Slot machine revenues are subsidizing Ontario racetracks

(Nathan Denette/CP)

On Monday, Ontario Finance Minister Dwight Duncan gave the Economic Club a sneak preview of economist Don Drummond’s upcoming report on some ways in which the province might conceivably clamber back into surplus sometime within the 21st century. Duncan noted that the Ontario horseracing industry receives more than $300 million a year in money from the slot machines hosted at Ontario racetracks. “Wow, that’s a huge subsidy,” I hear you saying. Silly reader. No business ever admits to being subsidized!

“The OLG slots-at-racetracks program is not a subsidy, it is a successful revenue-sharing partnership between the Government of Ontario, the Ontario Horse Racing Industry and the municipalities that host OLG slots at racetracks,” said Sue Leslie, President of the Ontario Horse Racing Industry Association (OHRIA) in a statement issued Monday afternoon.

Subsidy or partnership? According to OHRIA’s figures, the racetracks and the horsey types keep 20 per cent of the revenues from the slot machines. Is that in some sense earned money? The racetracks didn’t grant themselves a monopoly on slot-machine gaming in the province of Ontario: the government of Ontario did that. It could put the slot machines anywhere, couldn’t it? Some businesses might be happy to have them around to attract customers in exchange for zero percent of the revenues. They might even pay to have them on the premises.
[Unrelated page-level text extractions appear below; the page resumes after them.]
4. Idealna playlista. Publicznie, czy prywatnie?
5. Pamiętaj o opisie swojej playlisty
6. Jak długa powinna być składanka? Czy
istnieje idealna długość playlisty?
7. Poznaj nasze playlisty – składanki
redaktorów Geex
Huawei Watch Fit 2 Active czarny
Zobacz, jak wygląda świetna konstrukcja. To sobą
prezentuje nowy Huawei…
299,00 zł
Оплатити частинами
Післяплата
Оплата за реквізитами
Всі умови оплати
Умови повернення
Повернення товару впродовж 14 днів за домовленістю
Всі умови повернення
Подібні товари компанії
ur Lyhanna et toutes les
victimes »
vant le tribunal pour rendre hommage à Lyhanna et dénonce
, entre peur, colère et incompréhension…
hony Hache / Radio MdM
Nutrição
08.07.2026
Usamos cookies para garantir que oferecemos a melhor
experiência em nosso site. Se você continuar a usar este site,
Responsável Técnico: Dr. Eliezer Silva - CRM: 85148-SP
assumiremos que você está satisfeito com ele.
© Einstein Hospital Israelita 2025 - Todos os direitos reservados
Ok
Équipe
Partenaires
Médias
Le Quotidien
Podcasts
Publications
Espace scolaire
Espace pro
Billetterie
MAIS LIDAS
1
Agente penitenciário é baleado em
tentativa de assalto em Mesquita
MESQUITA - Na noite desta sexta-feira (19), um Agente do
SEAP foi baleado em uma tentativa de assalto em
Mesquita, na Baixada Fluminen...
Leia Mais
The fraction of the slot revenue that can be considered a “subsidy” to the racetracks is exactly that amount by which their take exceeds that which would be relinquished by the government under some other arrangement—provided that this other arrangement earned the treasury of Ontario and its municipalities just as much money. Would this be difficult? It could presumably be accomplished just by buying or leasing a lot more slot machines and scattering them around, instead of reserving them to a particular privileged business line and paying through the nose for the real estate. A regulated reverse auction, in which bars and strip clubs and cafés and public libraries bid to retain the lowest share of revenue for slot machines, would be bound to drive the “price” down to near zero. So most of that 20 per cent rakeoff, you have to think, is in fact a subsidy.

Mr. Duncan, anyway, seems to think he has the power to break the “partnership” and seek out a new, more advantageous one. Or perhaps it’s Mr. Drummond, who as a bigtime economist is probably pretty familiar with the logic of subsidies, who has reached this conclusion. I wonder if OHRIA can in fact locate an economist who wouldn’t describe horseracing in Ontario as intensely subsidized. OHRIA has released an economic-impact paper on its business, a paper which (a) is apparently agnostic on the “subsidy” issue, (b) isn’t actually signed by any particular human being, and (c) frankly contains more outright howlers than you can waggle a quirt at. Did you know, for example, that horseracing is “a key node in the New Economy”? God, what if that’s true? In the New Economy, are we all going to have to dress like extras from The Sting, chomp cigars, and talk like Ring Lardner?